Consigne 1: D'après le texte sur le VIH/sida et les croyances religieuses, quel obstacle récurrent à l'observance thérapeutique l'évaluation des situations a-t-elle permis de constater ?
Consigne 2: Énumérez toutes les démarches qui, selon le texte sur le VIH/sida et les croyances religieuses, n'ont pas abouti à la prise des traitements dans certaines situations.
Consigne 3: Reproduisez mot pour mot, dans le texte sur le VIH/sida et les croyances religieuses, tout ce qui va de « Pour certaines de » jusqu'à « à long terme. ».

Texte à analyser:
|---|

Pour certaines de ces situations, il s’est avéré que ni la persuasion, ni les entretiens individuels psychologiques, ni la résolution de situations sociales difficiles ou le travail multidisciplinaire n’ont abouti à la prise des traitements.

Cette difficulté de communication entre le personnel psycho médicosocial, la patiente et sa famille entraîne des situations difficiles. En effet, il a parfois fallu faire appel, dans certains  cas aux commissions éthiques hospitalières ou aux tribunaux de la jeunesse. C’est ainsi que des nourrissons auraient été momentanément retirés à leurs parents qui refusaient d’administrer des traitements. Des enfants plus âgés auraient été  placés en service résidentiel pour les mêmes raisons. Cette intervention juridique, outre qu’elle soit le signe d’un échec, pose des questions sociales car il est difficile d’imaginer un placement de l’enfant à long terme.

L’évaluation de ces situations a mené au constat qu’un obstacle récurrent à l’observance thérapeutique était l’affiliation de la famille à certains groupes de prière appartenant à la mouvance évangéliste.

La coexistence entre la prise en charge du VIH/sida et les croyances religieuses pose parfois de sérieux problèmes. Ainsi, des équipes de « prédicateurs volants », qui passent dans les hôpitaux où sont mis en contact avec les malades via les réseaux communautaires, avancent la possibilité de la « guérison miracle ». Ils disent que le Sida n’est pas dû à un virus mais à la sorcellerie, à une croyance en dieu défaillante. Ils imposent des contraintes très difficiles aux patients (jeune sec c’est-à-dire aucune alimentation pendant plusieurs jours, prières, sévices physiques). Pour certains, la maladie est attribuée à la sorcellerie et serait soi-disant guérissable par la prière. Ces pratiques, associées à des refus de traitements contrecarrent les dispositifs médicaux.

|---|

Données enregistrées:
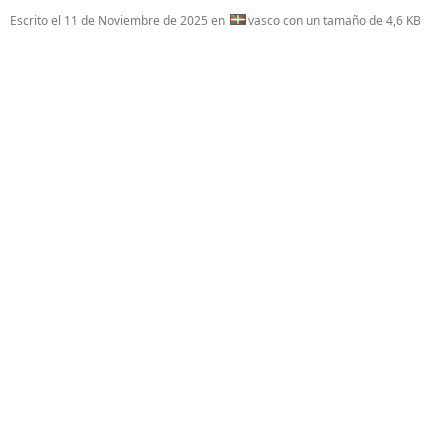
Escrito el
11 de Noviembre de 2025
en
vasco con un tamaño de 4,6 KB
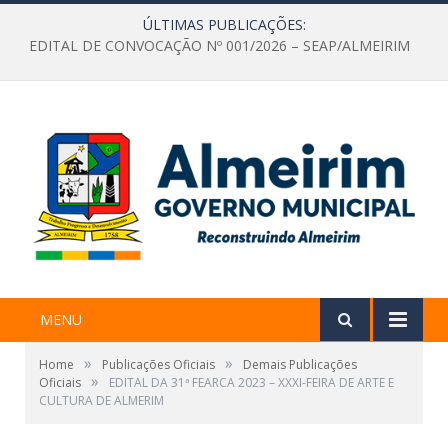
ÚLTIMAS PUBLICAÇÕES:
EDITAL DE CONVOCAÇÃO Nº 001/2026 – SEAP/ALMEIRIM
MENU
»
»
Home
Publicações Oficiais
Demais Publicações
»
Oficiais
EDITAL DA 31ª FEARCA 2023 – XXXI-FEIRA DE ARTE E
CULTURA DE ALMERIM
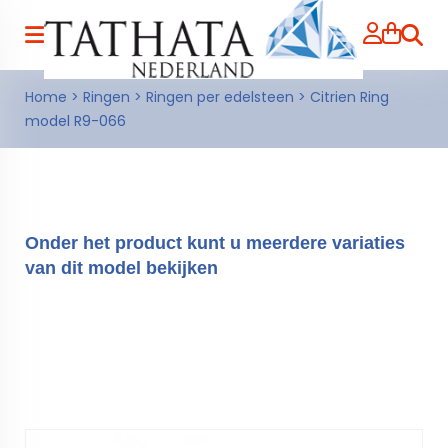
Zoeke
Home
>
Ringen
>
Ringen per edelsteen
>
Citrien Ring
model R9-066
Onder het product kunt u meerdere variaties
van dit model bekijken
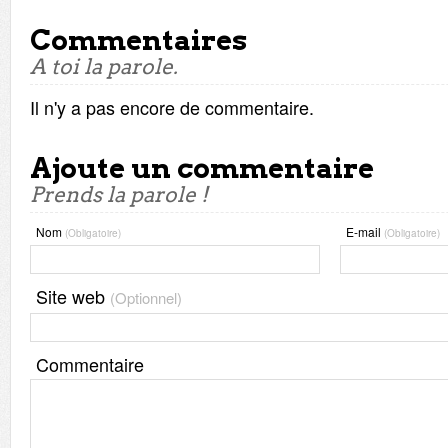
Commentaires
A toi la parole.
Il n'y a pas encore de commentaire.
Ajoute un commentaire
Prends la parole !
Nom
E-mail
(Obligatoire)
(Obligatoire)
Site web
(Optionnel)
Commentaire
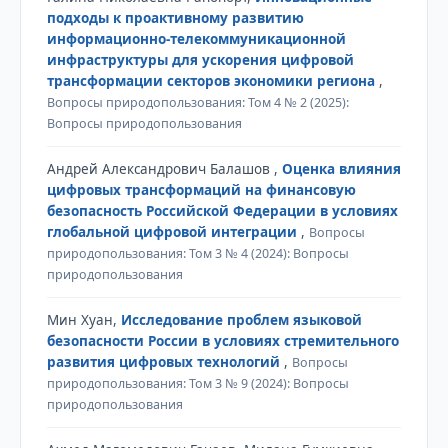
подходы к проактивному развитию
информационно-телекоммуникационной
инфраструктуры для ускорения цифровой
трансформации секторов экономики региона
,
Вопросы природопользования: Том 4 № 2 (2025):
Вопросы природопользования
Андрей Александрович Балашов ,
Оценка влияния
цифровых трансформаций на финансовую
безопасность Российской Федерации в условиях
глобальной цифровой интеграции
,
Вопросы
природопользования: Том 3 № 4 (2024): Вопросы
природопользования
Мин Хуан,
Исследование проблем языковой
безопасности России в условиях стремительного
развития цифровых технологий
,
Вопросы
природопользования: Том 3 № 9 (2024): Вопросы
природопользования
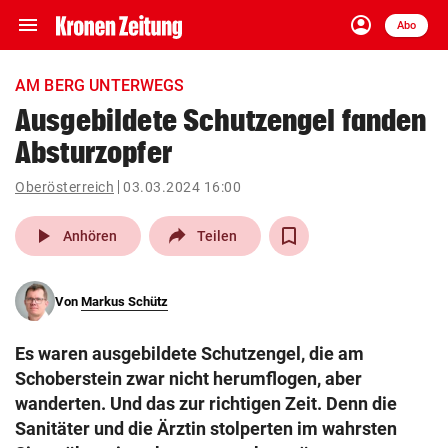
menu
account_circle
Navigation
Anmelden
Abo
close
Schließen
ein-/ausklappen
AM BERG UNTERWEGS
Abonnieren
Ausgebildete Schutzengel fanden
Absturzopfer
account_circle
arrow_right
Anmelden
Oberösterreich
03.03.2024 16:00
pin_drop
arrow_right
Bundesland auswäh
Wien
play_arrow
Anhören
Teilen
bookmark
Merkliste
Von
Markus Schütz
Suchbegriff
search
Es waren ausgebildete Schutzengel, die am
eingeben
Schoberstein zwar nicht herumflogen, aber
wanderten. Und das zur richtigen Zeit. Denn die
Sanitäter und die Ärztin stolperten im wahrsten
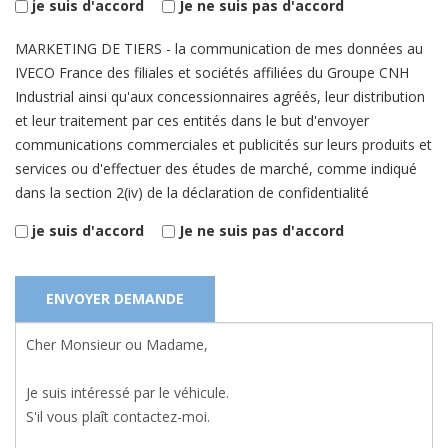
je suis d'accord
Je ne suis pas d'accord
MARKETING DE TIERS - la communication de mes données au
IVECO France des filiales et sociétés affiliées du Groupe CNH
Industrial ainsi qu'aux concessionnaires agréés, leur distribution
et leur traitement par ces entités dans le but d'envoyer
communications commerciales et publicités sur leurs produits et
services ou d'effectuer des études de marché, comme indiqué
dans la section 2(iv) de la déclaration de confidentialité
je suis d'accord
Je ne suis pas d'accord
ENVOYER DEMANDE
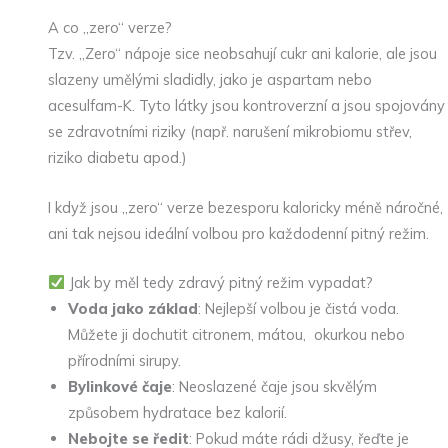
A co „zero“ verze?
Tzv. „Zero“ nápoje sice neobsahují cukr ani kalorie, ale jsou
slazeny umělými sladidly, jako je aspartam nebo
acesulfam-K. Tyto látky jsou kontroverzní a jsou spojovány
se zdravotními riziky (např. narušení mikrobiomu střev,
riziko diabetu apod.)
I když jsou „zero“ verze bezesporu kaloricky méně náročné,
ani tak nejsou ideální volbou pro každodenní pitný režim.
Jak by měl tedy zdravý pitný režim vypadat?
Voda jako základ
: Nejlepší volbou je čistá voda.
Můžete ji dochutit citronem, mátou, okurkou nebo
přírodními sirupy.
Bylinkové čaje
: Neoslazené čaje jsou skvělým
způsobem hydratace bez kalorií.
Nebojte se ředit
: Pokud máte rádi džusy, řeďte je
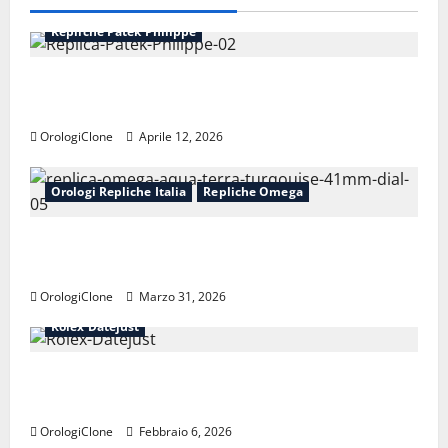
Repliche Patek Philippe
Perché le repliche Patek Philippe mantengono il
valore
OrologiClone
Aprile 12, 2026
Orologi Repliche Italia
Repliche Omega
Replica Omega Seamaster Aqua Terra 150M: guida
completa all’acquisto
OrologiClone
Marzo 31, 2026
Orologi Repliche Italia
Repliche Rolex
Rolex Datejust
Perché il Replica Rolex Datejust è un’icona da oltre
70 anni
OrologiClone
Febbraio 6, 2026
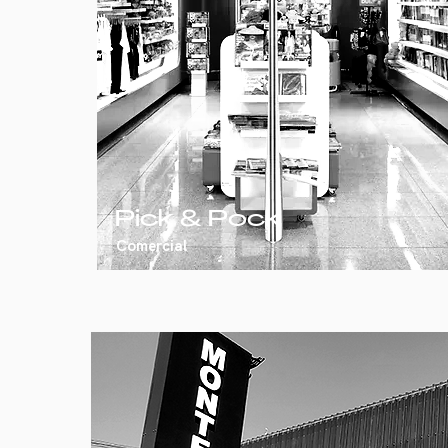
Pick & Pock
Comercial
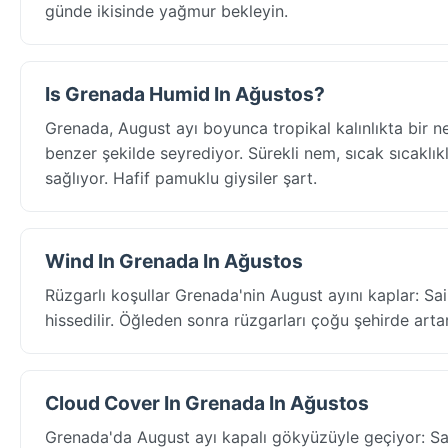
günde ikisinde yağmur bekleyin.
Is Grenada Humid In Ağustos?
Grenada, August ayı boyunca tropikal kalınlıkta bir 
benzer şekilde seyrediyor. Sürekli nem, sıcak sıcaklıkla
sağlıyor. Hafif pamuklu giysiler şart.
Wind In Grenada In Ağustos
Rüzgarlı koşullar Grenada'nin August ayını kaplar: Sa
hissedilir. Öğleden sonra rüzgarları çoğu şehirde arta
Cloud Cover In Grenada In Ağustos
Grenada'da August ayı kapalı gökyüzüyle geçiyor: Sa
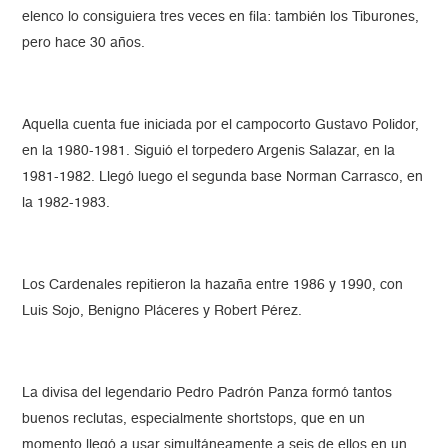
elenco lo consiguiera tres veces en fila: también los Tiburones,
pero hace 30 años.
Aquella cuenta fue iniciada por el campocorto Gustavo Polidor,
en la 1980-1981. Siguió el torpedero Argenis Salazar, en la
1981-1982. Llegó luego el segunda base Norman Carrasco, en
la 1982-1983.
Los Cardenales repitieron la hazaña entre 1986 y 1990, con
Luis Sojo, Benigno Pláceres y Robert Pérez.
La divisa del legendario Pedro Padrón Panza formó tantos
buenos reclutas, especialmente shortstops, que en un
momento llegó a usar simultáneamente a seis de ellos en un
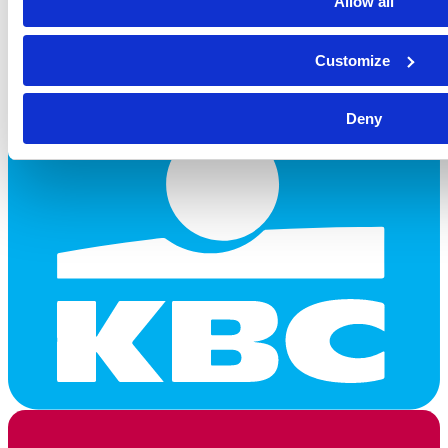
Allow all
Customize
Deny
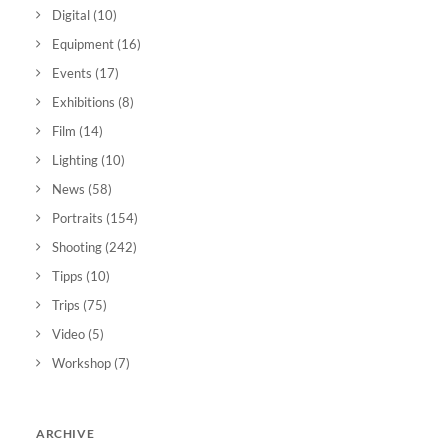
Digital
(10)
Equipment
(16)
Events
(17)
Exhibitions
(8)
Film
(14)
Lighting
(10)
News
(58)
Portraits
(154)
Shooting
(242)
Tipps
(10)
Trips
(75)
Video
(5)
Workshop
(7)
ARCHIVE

|---|

Réponse 1: L'affiliation de la famille à certains groupes de prière appartenant à la mouvance évangéliste.

Réponse 2:
- la persuasion
- les entretiens individuels psychologiques
- la résolution de situations sociales difficiles
- le travail multidisciplinaire

Réponse 3:
Pour certaines de ces situations, il s’est avéré que ni la persuasion, ni les entretiens individuels psychologiques, ni la résolution de situations sociales difficiles ou le travail multidisciplinaire n’ont abouti à la prise des traitements.

Cette difficulté de communication entre le personnel psycho médicosocial, la patiente et sa famille entraîne des situations difficiles. En effet, il a parfois fallu faire appel, dans certains  cas aux commissions éthiques hospitalières ou aux tribunaux de la jeunesse. C’est ainsi que des nourrissons auraient été momentanément retirés à leurs parents qui refusaient d’administrer des traitements. Des enfants plus âgés auraient été  placés en service résidentiel pour les mêmes raisons. Cette intervention juridique, outre qu’elle soit le signe d’un échec, pose des questions sociales car il est difficile d’imaginer un placement de l’enfant à long terme.